The emergence of distributed multiagent systems (DMAS) for decision making in biological research studies creates stimulating inquiries. How should the dynamic properties originating from the interactions of hundreds of agents be used to model and forecast their behavior? How should the assignment of roles in DMAS that rely on local information and use modest to no communication be orchestrated?

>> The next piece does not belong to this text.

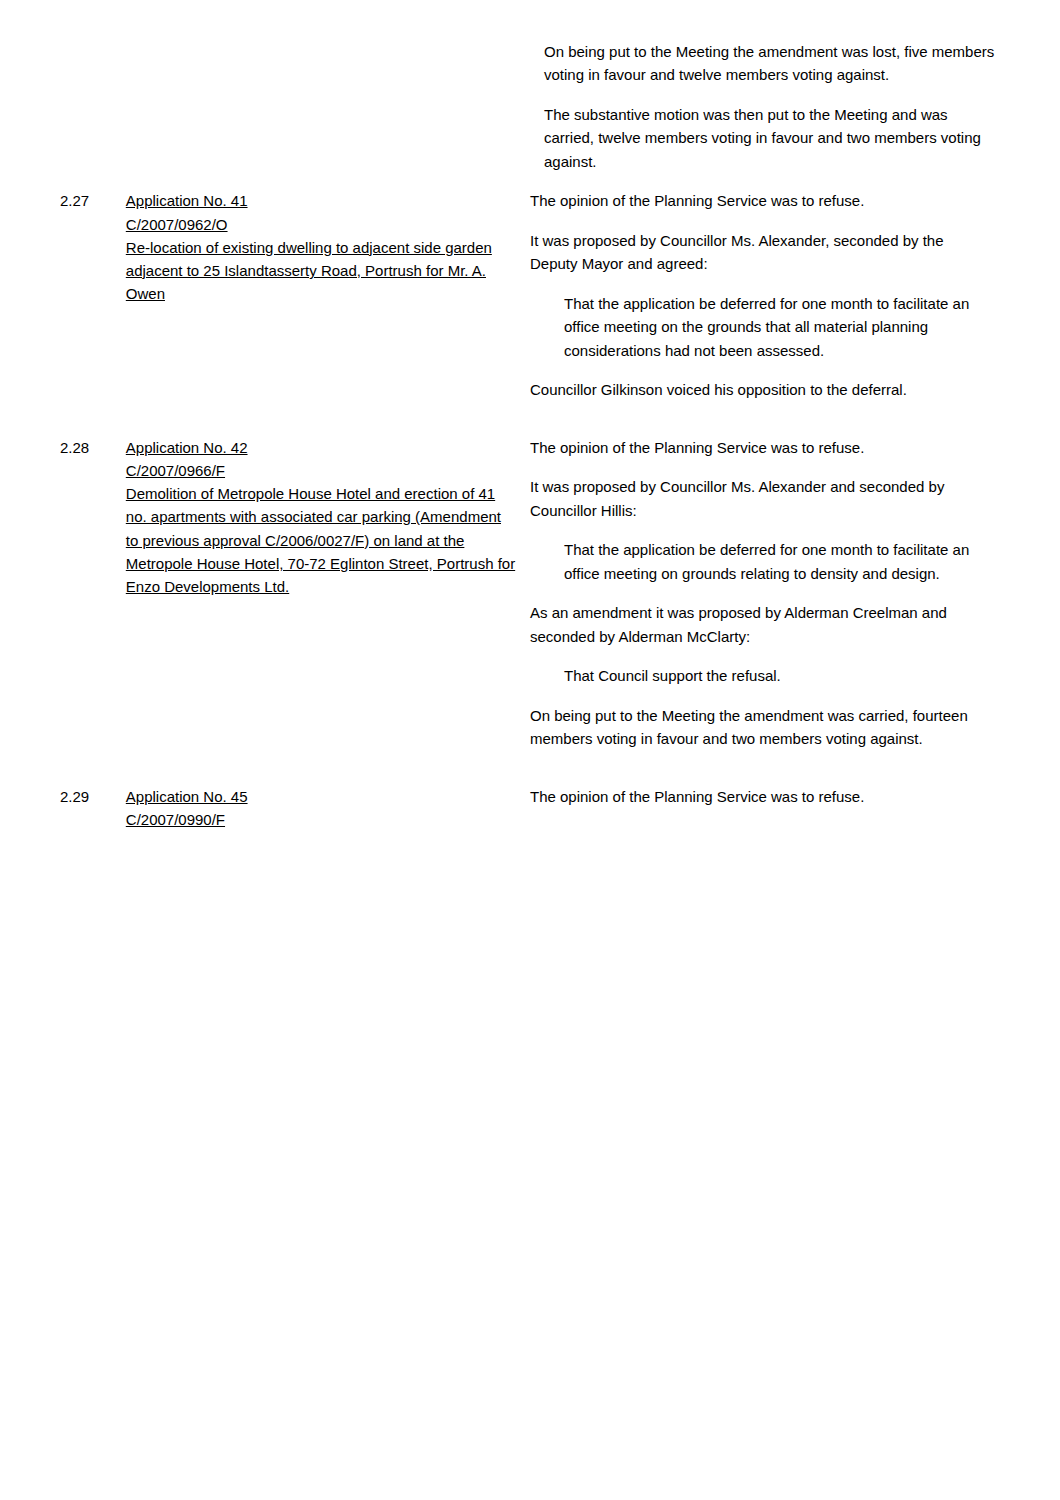On being put to the Meeting the amendment was lost, five members voting in favour and twelve members voting against.
The substantive motion was then put to the Meeting and was carried, twelve members voting in favour and two members voting against.
| 2.27 | Application No. 41 C/2007/0962/O Re-location of existing dwelling to adjacent side garden adjacent to 25 Islandtasserty Road, Portrush for Mr. A. Owen | The opinion of the Planning Service was to refuse. It was proposed by Councillor Ms. Alexander, seconded by the Deputy Mayor and agreed: That the application be deferred for one month to facilitate an office meeting on the grounds that all material planning considerations had not been assessed. Councillor Gilkinson voiced his opposition to the deferral. |
| 2.28 | Application No. 42 C/2007/0966/F Demolition of Metropole House Hotel and erection of 41 no. apartments with associated car parking (Amendment to previous approval C/2006/0027/F) on land at the Metropole House Hotel, 70-72 Eglinton Street, Portrush for Enzo Developments Ltd. | The opinion of the Planning Service was to refuse. It was proposed by Councillor Ms. Alexander and seconded by Councillor Hillis: That the application be deferred for one month to facilitate an office meeting on grounds relating to density and design. As an amendment it was proposed by Alderman Creelman and seconded by Alderman McClarty: That Council support the refusal. On being put to the Meeting the amendment was carried, fourteen members voting in favour and two members voting against. |
| 2.29 | Application No. 45 C/2007/0990/F | The opinion of the Planning Service was to refuse. |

Campbell and Wu put forward three procedures to be used by agents to achieve and retain allocation of roles in DMAS. In the first procedure, each agent takes into account its role and records the roles of its neighbors, prior to switching to the nearest role or applying a uniform probability to assume one of multiple nearby neighboring roles. In the second procedure, the agent does not consider its role to derive a new role, and retains its role when the impact of a role exchange decision is minimized in its neighborhood, in order to help minimize unnecessary updates of roles. In the third procedure, used for benchmark testing, each agent randomly selects its role with an identical probability, without communicating with other agents. To investigate the effects of synchronization in a DMAS, the authors present equations for computing various metrics: the projected proportion of agents that retain and renew their roles at a given time; the likelihood of an agent observing the role with the lowest count of neighboring agents; the probability of the permutation of the neighboring roles with the lowest count taking place, given the existing circulation of roles; the calibrator for averting excessive enumeration of agents that alter roles; and the allocation of new roles to probable agents that preserve their roles.

Campbell and Wu conduct special mock-up experiments to investigate the consequences of harmonization on the dynamics of role updates in DMAS. The results reveal large variations in the equal distribution of roles with high synchronization, due to agents over-remunerating roles with lesser attendance. The techniques agents use to update roles based on local information from neighbors impinge on the dynamics of DMAS; the technique that underplays avoidable role updates exploits the information better, and the range of attendance values is about the same for the decisions of agents at all time steps; moreover, any DMAS that uses this technique will be steadier, because agents are less likely to change roles, as roles appear.

The authors shed light on both the linear and curvilinear associations linking the synchronization of distributed decision-making procedures to the dynamics of DMAS. The concepts of DMAS presented in the paper are valuable for modeling road congestion as inadvertent emergent properties of human behavior and interactions in traffic networks [1].